Photo of Daniel Fitzsimmons, a Fellow of CILEx
Daniel Fitzsimmons, Chartered Legal Executive and Fellow of CILEx

By Daniel Fitzsimmons FCILEx, Chartered Legal Executive

On Monday I got the news I’ve waited years to hear. I am now a Fellow of the Chartered Institute of Legal Executives (CILEx). Because I am in “active practice” I am called a “Chartered Legal Executive”. I can also use the letters “FCILEx” after my name.

So what? This is why it matters to my clients, colleagues, and me personally.

What is CILEx?

CILEx is the professional body for Chartered Legal Executives, legal practitioners, paralegals and apprentices. Established 50 years ago, it holds a Royal Charter and is one of the three core regulators of the legal profession (the other two are the Law Society, which regulates solicitors through the Solicitors Regulation Authority, and the Bar Council, which regulates barristers through the Bar Standards Board).

CILEx represents 20,000 members and offers an alternative route to a legal qualification. This means that people, like me, can become qualified lawyers without going to university for a law degree. Instead, they get on-the-job training, study, and take exams in their own time.

How Do You Become a Chartered Legal Executive?

To qualify as a Fellow of CILEx and earn the title “Chartered Legal Executive” I had to meet the qualification criteria:

  1. Pass numerous exams in law and practice. Because I worked full-time, I attended classes and studied over evenings and weekends for my qualifications. It takes years to complete the required stages.
  2. Be in “qualifying employment” for at least 3 years, 1 of which must have been as a Graduate member of CILEx, completed after finishing the exams. Qualifying employment is “work wholly of a legal nature undertaken for at least 20 hours each week, preferably under the supervision of an authorised person (as defined in the Legal Services Act 2007)”. I met that target easily as I have continuously worked in law firms for 10 years, and been at Donoghue Solicitors for 6, working closely with our Solicitor Director Kevin Donoghue.
  3. Meet “work-based learning” outcomes. I had to provide a portfolio of evidence proving that I met 27 different learning outcomes, which included showing how I apply the law and practice, communication skills, professional conduct, client care, and many other outcomes. I gave CILEx real-life (redacted) examples of my work to prove that I met the criteria. My portfolio was well over 100 pages long, and was very time-consuming to prepare.

By satisfying these strict requirements CILEx has confirmed that I meet its “Day One Outcomes”, meaning that on my first day of employment as a Chartered Legal Executive I can apply the required knowledge, experience, and skills required to my work.

Screenshot of Daniel Fitzsimmons, FCILEx listing on CILEx's website.
Screenshot of my membership listing on the CILEx website.

Why Does it Matter?

Becoming a Chartered Legal Executive means that I have proven to my regulator that I am a competent and qualified legal professional. My commitment to the highest professional standards is reflected in the oath I must recite:

I promise to discharge diligently my duties and responsibilities as a Chartered Legal Executive. I will protect my independence as a lawyer, uphold the Rule of Law, and act at all times with integrity. I will justify the confidence and trust that is placed in me by my clients, the courts, the public and by my profession.

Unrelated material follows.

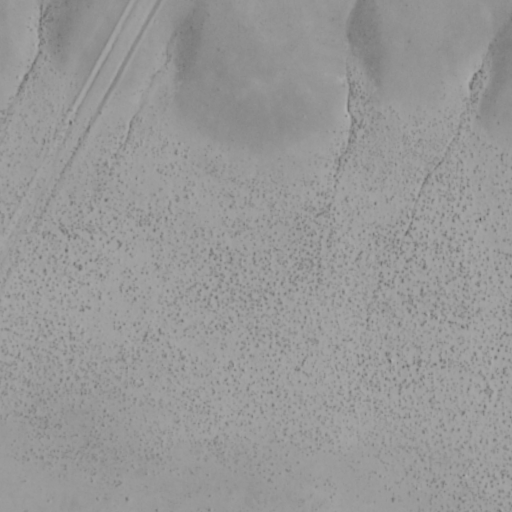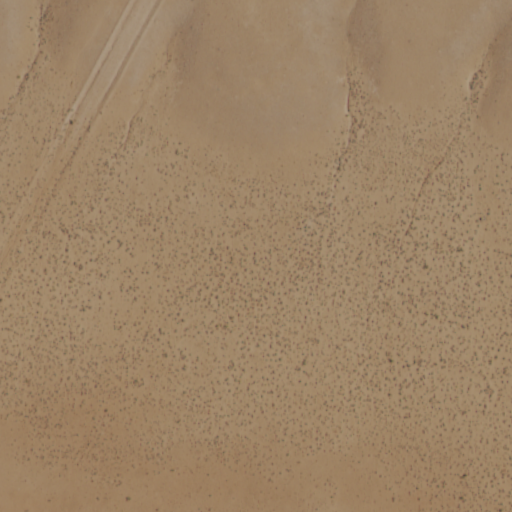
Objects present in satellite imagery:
road: (75, 145)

This impacts on clients, others, and colleagues in the following ways:

1. Clients

Current and prospective clients benefit because they know they are dealing with a professional, dedicated lawyer acting in their best interests. Compare this to Government-led changes in the legal profession which have contributed to:

  1. the growth of unregulated “McKenzie friends”. Unlike Chartered Legal Executives, solicitors, and barristers, these “advisers” are under no duty to put their clients first, and
  2. claims management companies, who do not have to work to our high ethical and professional standards.

2. Others

People I deal with in my work, such as opponent insurers, solicitors, and the courts, know from my title that they are dealing with a qualified lawyer. I demand, and expect, respect for my work and the job I do for my clients. The letters “FCILEx” after my name prove my credentials and help with that.

3. Colleagues

Lastly, my colleagues know that I am committed to my career in the law and that I have the necessary skills and determination to complete the long process of qualification.

My Admission Certificate from The Chartered Institute of Legal Executives.

Thanks

On a personal note, I want to take this opportunity to thank my family for their unwavering support and encouragement. Qualifying as a Fellow of CILEx can take its toll on personal lives. In my case, I settled down and had a daughter, Olivia, with my partner, Jade while working towards becoming a Chartered Legal Executive. I could not have kept going without their patience, backing, and understanding.

I would also like to thank Kevin Donoghue, our Solicitor Director. Kevin inspired me to qualify as a Chartered Legal Executive and guided me through the process. I hope to repay his support with many more years of dedicated service to our clients at Donoghue Solicitors.